"Türk Kurtuluş Savaşı tarihi" bir anlamda "Türk Devrim tarihi"nin temelini oluşturur. Her ikisi de Mustafa Kemal Paşa'nın Samsun'a çıkışıyla 19 Mayıs 1919'da başlar. Her ikisi de birer savaştır. Gerek Kurtuluş Savaşı gerekse Türk Devrimi amansız iç ve dış düşmanlara karşı kazanılmış birer zaferdir. Türk Kurtuluş Savaşı tüm olanaksızlıklara çaresizliklere rağmen iç ve dış düşman güçlerine karşı kazanılmış ve tarihe altın harflerle yazılmış bir destandır. Türk Devrim tarihi ise tüm gerici güçlere hilafetçilere ve şeriatçılara karşın Kurtuluş Savaşı'nı yapan kadrolar tarafından gerçekleştirilmiş ve hiçbir İslam ülkesinde görülmemiş bundan sonra da görülme olasılığı çok az olan olağanüstü bir mucizedir.
Türk Kurtuluş Savaşı 30 Ağustos 1922'de zaferle sonuçlanıp Lozan Antlaşması'yla noktalanmıştır. Devrimler ise medeni dünyanın gelişen şartları içerisinde olumlu gelişmelere ve her türlü yeniliğe açık ulusu karanlıktan aydınlığa çıkaran bir ilerici reformlar demeti olarak Kurtuluş Savaşı'yla bütünleşmiştir. Yapılan devrimlerin esas hedefi o devrimlerin gerçek sahibi olan Türk milletinin refah ve mutluluğunu sağlamaktı. Bunun içindir ki yapılan her devrim Türk ulusu tarafından benimsenebilmiş ve hayata geçirilebilmiştir.

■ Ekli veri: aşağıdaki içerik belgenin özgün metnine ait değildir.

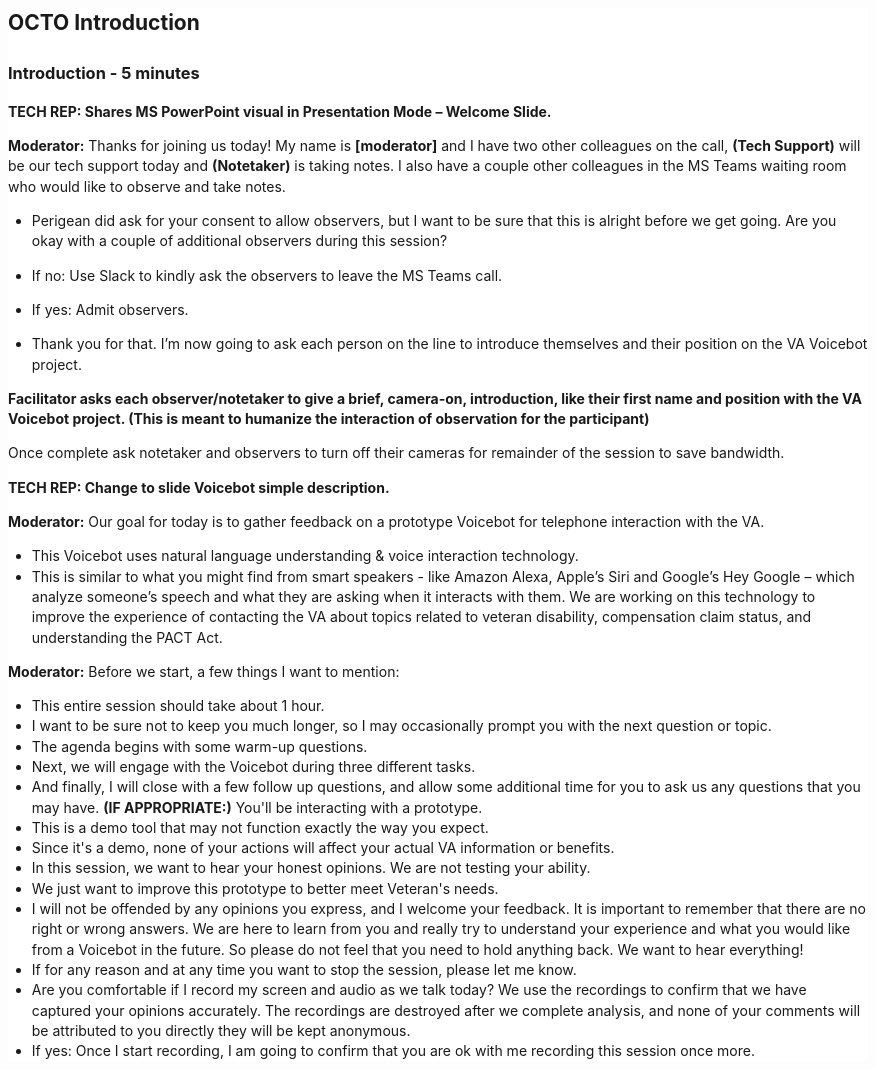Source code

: ## OCTO Introduction
   
### Introduction - 5 minutes

**TECH REP: Shares MS PowerPoint visual in Presentation Mode – Welcome Slide.** 

**Moderator:** Thanks for joining us today! My name is **[moderator]** and I have two other colleagues on the call, **(Tech Support)** will be our tech support today and **(Notetaker)** is taking notes. I also have a couple other colleagues in the MS Teams waiting room who would like to observe and take notes.

- Perigean did ask for your consent to allow observers, but I want to be sure that this is alright before we get going. Are you okay with a couple of additional observers during this session?<br>
- If no: Use Slack to kindly ask the observers to leave the MS Teams call.
  
- If yes: Admit observers.
  
- Thank you for that. I’m now going to ask each person on the line to introduce themselves and their position on the VA Voicebot project.
  
**Facilitator asks each observer/notetaker to give a brief, camera-on, introduction, like their first name and position with the VA Voicebot project. (This is meant to humanize the interaction of observation for the participant)**

Once complete ask notetaker and observers to turn off their cameras for remainder of the session to save bandwidth.
   
**TECH REP: Change to slide Voicebot simple description.**

**Moderator:** Our goal for today is to gather feedback on a prototype Voicebot for telephone interaction with the VA.
- This Voicebot uses natural language understanding & voice interaction technology. 
- This is similar to what you might find from smart speakers - like Amazon Alexa, Apple’s Siri and Google’s Hey Google – which analyze someone’s speech and what they are asking when it interacts with them. We are working on this technology to improve the experience of contacting the VA about topics related to veteran disability, compensation claim status, and understanding the PACT Act.

**Moderator:** Before we start, a few things I want to mention:
- This entire session should take about 1 hour. 
- I want to be sure not to keep you much longer, so I may occasionally prompt you with the next question or topic. 
- The agenda begins with some warm-up questions. 
- Next, we will engage with the Voicebot during three different tasks. 
- And finally, I will close with a few follow up questions, and allow some additional time for you to ask us any questions that you may have.
**(IF APPROPRIATE:)** You'll be interacting with a prototype. 
- This is a demo tool that may not function exactly the way you expect.
- Since it's a demo, none of your actions will affect your actual VA information or benefits.
- In this session, we want to hear your honest opinions. We are not testing your ability. 
- We just want to improve this prototype to better meet Veteran's needs. 
- I will not be offended by any opinions you express, and I welcome your feedback. It is important to remember that there are no right or wrong answers. We are here to learn from you and really try to understand your experience and what you would like from a Voicebot in the future. So please do not feel that you need to hold anything back. We want to hear everything!
- If for any reason and at any time you want to stop the session, please let me know.
- Are you comfortable if I record my screen and audio as we talk today? We use the recordings to confirm that we have captured your opinions accurately. The recordings are destroyed after we complete analysis, and none of your comments will be attributed to you directly they will be kept anonymous.
- If yes: Once I start recording, I am going to confirm that you are ok with me recording this session once more.
   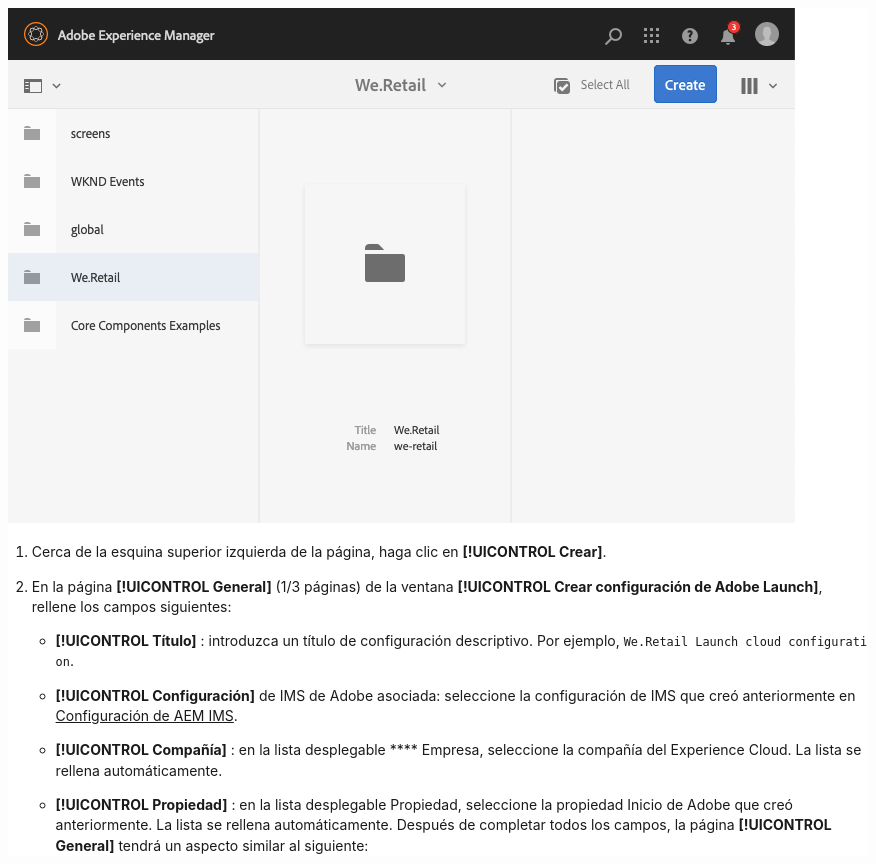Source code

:    ![2019-07-26_12-20-06](assets/2019-07-26_12-20-06.png)

1. Cerca de la esquina superior izquierda de la página, haga clic en **[!UICONTROL Crear]**.
1. En la página **[!UICONTROL General]** (1/3 páginas) de la ventana **[!UICONTROL Crear configuración de Adobe Launch]**, rellene los campos siguientes:

   * **[!UICONTROL Título]** : introduzca un título de configuración descriptivo. Por ejemplo, `We.Retail Launch cloud configuration`.

   * **[!UICONTROL Configuración]**  de IMS de Adobe asociada: seleccione la configuración de IMS que creó anteriormente en  [Configuración de AEM IMS](#configuring-aem-ims).

   * **[!UICONTROL Compañía]** : en la lista desplegable  **** Empresa, seleccione la compañía del Experience Cloud. La lista se rellena automáticamente.

   * **[!UICONTROL Propiedad]** : en la lista desplegable Propiedad, seleccione la propiedad Inicio de Adobe que creó anteriormente. La lista se rellena automáticamente.
   Después de completar todos los campos, la página **[!UICONTROL General]** tendrá un aspecto similar al siguiente:

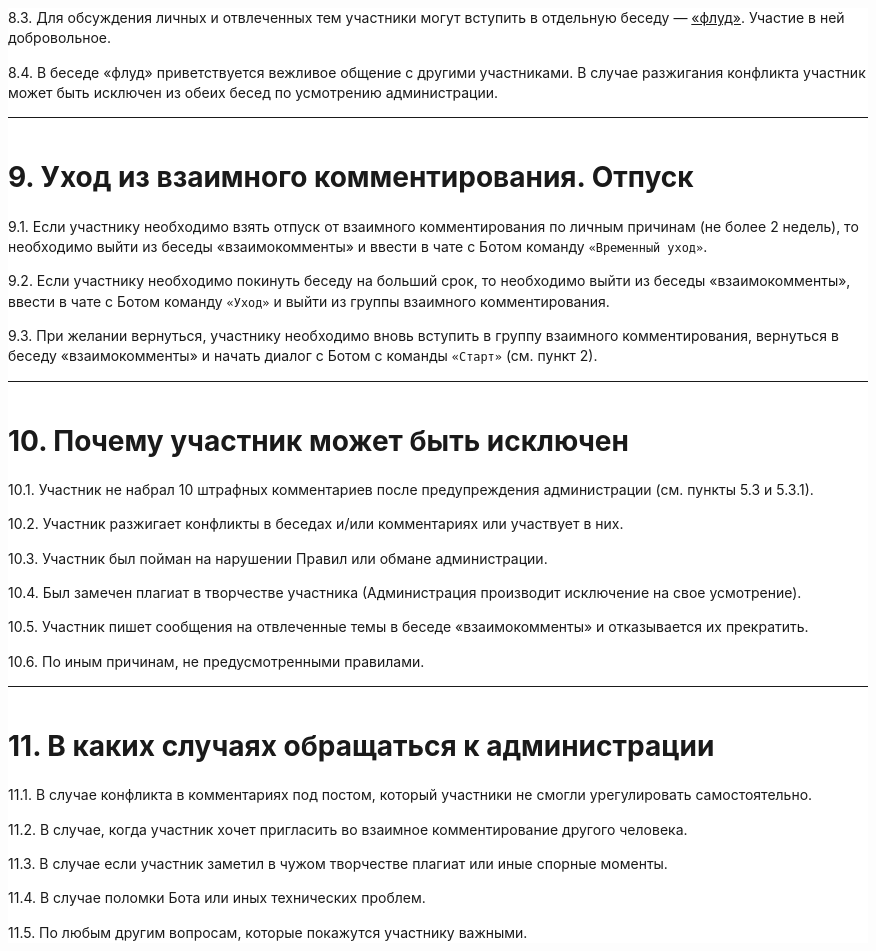 8.3. Для обсуждения личных и отвлеченных тем участники могут вступить в отдельную  беседу — [«флуд»](http://example.com). Участие в ней добровольное.

8.4. В беседе «флуд» приветствуется вежливое общение с другими участниками. В случае  разжигания конфликта участник может быть исключен из обеих бесед по усмотрению  администрации.

***

# 9. Уход из взаимного комментирования. Отпуск
9.1. Если участнику необходимо взять отпуск от взаимного комментирования по личным  причинам (не более 2 недель), то необходимо выйти из беседы «взаимокомменты» и  ввести в чате с Ботом команду `«Временный уход»`.

9.2. Если участнику необходимо покинуть беседу на больший срок, то необходимо выйти  из беседы «взаимокомменты», ввести в чате с Ботом команду `«Уход»` и выйти из группы  взаимного комментирования.

9.3. При желании вернуться, участнику необходимо вновь вступить в группу взаимного  комментирования, вернуться в беседу «взаимокомменты» и начать диалог с Ботом с  команды `«Старт»` (см. пункт 2).

***

# 10. Почему участник может быть исключен
10.1. Участник не набрал 10 штрафных комментариев после предупреждения  администрации (см. пункты 5.3 и 5.3.1).

10.2. Участник разжигает конфликты в беседах и/или комментариях или участвует в них.

10.3. Участник был пойман на нарушении Правил или обмане администрации.

10.4. Был замечен плагиат в творчестве участника (Администрация производит исключение  на свое усмотрение).

10.5. Участник пишет сообщения на отвлеченные темы в беседе «взаимокомменты» и  отказывается их прекратить.

10.6. По иным причинам, не предусмотренными правилами.

***

# 11. В каких случаях обращаться к администрации
11.1. В случае конфликта в комментариях под постом, который участники не смогли  урегулировать самостоятельно.

11.2. В случае, когда участник хочет пригласить во взаимное комментирование другого  человека.

11.3. В случае если участник заметил в чужом творчестве плагиат или иные спорные  моменты.

11.4. В случае поломки Бота или иных технических проблем.

11.5. По любым другим вопросам, которые покажутся участнику важными.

Türk Kurtuluş Savaşı'nın kazanılması bir destandır. Yoktan var edilen bir orduyla padişah-halifeye İstanbul Hükümeti'ne Yedi Düvel'e (İşgal Kuvvetleri'ne) karşı kazanılan büyük bir zaferdir. Dini kurallarla yönetilmiş bir imparatorluğun kalıntıları üzerine kurulan cumhuriyet rejiminin laik bir sistem temeline oturtulması ise başlı başına bir mucizedir. Zaferin kazanılacağına da ardından yeni bir devletin kurulabileceğine de içte ve dışta inanmayanlar bu destanın ve mucizenin gerçekleşmemesi için ellerinden geleni yapanlar sonunda bükemedikleri eli öpmek durumunda kalmışlardır. Zafer de ardı ardına yapılan devrimler de halkını tanıyan ve bu halkla nelerin yapılabileceğini çok iyi bilen o büyük liderin öncülüğünde gerçekleştirilmiştir.